LOLOL. I had to laugh when I saw this post. The last time I was out on the Ohio River there were entire trees floating by the boat ramp. We had to get out and push trees and logs away from the ramp just to put in. I even saw a water heater go floating by. The ride up stream was very slow and nerve racking. Coming back to the ramp after dark was a challenge also. I like to think we are die hards even though some would say we were knuckle heads.  
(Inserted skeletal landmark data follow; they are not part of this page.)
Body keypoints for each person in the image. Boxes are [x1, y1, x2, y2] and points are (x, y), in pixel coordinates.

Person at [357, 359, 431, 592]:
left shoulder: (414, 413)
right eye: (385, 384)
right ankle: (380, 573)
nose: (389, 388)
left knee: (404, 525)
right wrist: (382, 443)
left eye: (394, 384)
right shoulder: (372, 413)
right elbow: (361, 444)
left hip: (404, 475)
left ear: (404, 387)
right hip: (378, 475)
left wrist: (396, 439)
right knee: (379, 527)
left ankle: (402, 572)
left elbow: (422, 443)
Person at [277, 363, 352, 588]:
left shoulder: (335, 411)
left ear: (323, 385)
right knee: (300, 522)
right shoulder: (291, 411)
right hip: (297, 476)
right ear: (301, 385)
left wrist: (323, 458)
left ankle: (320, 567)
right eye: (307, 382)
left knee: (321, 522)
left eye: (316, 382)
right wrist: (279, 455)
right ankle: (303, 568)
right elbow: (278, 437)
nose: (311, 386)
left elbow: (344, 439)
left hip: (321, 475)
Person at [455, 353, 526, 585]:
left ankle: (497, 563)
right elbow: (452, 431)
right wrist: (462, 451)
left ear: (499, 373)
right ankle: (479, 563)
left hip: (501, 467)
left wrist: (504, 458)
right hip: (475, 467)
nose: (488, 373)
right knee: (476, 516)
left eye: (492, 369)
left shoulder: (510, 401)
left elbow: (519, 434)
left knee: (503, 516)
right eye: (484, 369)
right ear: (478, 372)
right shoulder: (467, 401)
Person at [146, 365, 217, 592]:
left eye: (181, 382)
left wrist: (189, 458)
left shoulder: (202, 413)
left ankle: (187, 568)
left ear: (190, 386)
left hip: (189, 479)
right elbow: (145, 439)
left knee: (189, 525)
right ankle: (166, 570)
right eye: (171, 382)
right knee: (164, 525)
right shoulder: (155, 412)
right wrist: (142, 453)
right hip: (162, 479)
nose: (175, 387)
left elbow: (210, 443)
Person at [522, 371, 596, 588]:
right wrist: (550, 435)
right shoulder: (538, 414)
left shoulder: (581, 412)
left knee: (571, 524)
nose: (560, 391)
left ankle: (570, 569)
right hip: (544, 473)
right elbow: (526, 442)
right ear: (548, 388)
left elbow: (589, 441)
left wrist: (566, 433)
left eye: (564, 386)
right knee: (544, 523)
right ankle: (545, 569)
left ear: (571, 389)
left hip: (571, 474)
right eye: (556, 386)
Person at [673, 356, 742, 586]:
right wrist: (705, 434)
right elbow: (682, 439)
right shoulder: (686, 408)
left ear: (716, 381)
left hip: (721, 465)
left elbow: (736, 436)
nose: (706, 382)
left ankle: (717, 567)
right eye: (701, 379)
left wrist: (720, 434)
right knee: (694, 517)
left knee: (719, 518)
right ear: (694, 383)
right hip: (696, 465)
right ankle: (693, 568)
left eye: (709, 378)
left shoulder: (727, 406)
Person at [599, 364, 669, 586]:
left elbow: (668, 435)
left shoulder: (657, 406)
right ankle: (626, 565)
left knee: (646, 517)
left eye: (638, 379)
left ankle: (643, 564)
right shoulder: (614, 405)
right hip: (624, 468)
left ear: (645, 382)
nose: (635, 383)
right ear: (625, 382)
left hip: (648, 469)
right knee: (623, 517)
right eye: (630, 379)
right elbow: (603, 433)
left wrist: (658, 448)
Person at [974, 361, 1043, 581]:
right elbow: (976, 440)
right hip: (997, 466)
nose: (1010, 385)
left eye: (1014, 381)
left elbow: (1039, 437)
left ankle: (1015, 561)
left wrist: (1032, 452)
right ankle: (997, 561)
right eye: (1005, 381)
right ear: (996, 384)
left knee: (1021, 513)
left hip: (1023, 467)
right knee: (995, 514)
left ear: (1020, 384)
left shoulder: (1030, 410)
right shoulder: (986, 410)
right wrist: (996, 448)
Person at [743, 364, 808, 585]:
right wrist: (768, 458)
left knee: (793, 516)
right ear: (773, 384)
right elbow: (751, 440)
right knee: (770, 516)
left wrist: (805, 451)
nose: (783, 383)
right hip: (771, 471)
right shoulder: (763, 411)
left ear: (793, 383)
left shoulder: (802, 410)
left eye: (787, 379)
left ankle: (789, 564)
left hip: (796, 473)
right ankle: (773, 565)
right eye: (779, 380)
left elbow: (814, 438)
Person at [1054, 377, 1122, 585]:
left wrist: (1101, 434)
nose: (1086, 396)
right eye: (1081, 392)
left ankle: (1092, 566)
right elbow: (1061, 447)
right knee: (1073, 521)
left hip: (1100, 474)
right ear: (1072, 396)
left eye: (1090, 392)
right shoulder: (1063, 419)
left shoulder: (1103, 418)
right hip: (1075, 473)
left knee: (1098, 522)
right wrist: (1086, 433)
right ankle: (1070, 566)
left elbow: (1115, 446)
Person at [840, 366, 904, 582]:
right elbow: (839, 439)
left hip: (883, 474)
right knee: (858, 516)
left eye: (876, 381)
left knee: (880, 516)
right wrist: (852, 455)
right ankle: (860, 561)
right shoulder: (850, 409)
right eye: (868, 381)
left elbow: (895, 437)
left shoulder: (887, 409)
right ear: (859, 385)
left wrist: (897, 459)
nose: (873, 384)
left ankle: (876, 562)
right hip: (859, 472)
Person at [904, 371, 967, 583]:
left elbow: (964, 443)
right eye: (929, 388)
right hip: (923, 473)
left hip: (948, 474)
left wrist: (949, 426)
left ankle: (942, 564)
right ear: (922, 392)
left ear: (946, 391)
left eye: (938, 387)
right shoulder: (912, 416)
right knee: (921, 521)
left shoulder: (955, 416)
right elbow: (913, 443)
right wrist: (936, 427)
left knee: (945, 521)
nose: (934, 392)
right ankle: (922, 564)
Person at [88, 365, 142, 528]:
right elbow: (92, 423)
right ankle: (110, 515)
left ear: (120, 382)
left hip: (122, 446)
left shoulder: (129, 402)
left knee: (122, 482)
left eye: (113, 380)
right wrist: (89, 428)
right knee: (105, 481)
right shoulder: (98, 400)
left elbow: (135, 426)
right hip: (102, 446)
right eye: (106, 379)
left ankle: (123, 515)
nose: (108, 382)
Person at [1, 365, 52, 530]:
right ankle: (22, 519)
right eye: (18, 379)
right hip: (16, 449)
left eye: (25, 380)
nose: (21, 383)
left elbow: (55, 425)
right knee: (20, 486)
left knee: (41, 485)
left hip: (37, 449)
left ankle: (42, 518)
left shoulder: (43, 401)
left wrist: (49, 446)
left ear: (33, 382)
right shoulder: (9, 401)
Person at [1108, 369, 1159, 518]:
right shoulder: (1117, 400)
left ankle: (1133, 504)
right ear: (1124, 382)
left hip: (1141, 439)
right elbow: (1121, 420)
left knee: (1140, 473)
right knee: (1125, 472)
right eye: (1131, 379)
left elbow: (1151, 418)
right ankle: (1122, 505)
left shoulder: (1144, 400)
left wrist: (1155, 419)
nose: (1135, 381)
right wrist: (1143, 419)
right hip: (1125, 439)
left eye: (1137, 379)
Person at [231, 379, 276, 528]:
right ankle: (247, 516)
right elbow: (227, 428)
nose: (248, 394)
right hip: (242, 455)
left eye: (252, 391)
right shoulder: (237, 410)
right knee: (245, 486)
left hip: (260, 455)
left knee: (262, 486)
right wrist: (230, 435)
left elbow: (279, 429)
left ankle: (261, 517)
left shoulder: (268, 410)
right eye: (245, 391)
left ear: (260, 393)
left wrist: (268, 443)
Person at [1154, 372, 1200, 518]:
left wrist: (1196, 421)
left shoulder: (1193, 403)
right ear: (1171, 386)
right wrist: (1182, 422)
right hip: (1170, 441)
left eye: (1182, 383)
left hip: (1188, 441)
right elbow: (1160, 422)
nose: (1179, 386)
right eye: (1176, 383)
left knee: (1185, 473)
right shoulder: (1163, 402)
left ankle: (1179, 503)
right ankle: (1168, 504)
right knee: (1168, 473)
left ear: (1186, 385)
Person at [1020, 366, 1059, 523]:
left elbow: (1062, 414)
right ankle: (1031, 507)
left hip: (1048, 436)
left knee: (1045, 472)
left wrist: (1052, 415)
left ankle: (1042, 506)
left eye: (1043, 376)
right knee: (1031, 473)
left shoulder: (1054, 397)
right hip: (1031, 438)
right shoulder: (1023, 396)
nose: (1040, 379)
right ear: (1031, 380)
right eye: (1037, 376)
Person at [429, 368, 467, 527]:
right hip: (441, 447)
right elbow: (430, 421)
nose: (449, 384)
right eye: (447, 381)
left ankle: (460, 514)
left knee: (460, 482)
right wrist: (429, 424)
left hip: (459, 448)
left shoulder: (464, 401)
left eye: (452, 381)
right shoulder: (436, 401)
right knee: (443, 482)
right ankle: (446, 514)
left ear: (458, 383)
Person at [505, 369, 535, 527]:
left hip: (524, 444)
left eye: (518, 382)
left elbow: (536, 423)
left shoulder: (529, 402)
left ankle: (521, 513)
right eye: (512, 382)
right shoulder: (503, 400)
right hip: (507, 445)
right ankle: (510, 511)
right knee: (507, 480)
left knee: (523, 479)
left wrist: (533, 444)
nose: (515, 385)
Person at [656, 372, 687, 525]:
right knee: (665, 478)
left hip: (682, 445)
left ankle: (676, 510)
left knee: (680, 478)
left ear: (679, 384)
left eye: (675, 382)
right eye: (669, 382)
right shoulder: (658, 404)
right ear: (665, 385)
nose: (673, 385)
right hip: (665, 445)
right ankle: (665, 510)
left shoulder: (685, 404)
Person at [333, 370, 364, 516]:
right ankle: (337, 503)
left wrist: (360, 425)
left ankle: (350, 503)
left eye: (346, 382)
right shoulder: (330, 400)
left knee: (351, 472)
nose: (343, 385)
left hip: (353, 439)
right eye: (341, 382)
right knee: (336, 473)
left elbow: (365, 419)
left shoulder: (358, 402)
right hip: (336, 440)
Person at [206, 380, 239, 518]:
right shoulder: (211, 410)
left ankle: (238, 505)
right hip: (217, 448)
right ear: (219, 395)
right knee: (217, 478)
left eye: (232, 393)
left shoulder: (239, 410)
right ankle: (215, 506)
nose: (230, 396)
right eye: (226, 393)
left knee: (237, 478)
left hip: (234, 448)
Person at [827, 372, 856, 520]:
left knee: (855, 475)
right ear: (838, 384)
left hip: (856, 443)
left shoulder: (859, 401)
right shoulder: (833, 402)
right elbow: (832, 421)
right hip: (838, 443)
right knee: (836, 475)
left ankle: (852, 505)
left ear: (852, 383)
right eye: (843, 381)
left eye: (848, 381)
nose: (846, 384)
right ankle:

Nice fish by the way. Makes it all worth it doesn't it.


----------



## BuckeyeTom (Apr 6, 2004)

May hats off to you guys,lol. I don't feel so bad now though. Criss calls me Saturday afternoon and tells me he is picking up some minnows so we can crappie fish. I said ok, but is'nt there ice on the lake. He said yes,but we can bust it. 1.5" to 2" is harder to bust than you think! We used this trapping drag he had tied to a 50' rope and commenced to hacking away at it until we had an opening. We did avoid bodily injury and caught 31 crappie. I'm still waiting to see if we end up on America's Funniest Video's or in the local paper.

Here is a pic....


----------



## Fishman (Apr 5, 2004)

That's awsome Tom, proves it's worth going out regardless of the weather!


----------



## Mean Morone (Apr 12, 2004)

Anyone fish out on the river yesterday? Team Smack decided to fish a feeder stream to the Ohio River yesterday. We used a small 14 ft boat with a trolling motor. There were three of us in that little boat. I could see barges gong up the river thats how close we were to the mighty Ohio River. It wasn't easy getting the boat in the water, but we managed. Our bait of choice was frozen skipjack. We tried to fish close to where we put in, but didn't get any bites so we moved futher up stream. We set up again and started fishing. I got the first bite and landed a blue cat about 2 lb. My buddy in the middle of the boat started getting bit and ended up with three fish, two channel cats and a blue. THe biggest was the channel cat it weighed a little over 8 lbs on the bogo. We started fishing our way back to where we put in when the front came through. Strong gusts and rain hammered us as we tried to get back. I was in the front of the boat and got soaked to the bone by rollers coming over the front. The wind was blowing hard right in our faces and made it difficult to get back. We then had to find where we put in. The trees in the water all look alike at night! We found our spot and then had to drag the boat back to the truck. I'm gettin too old for this nonsense. Still had a blast. Caught some fish and hung out with the Smack boys. It's all good.


----------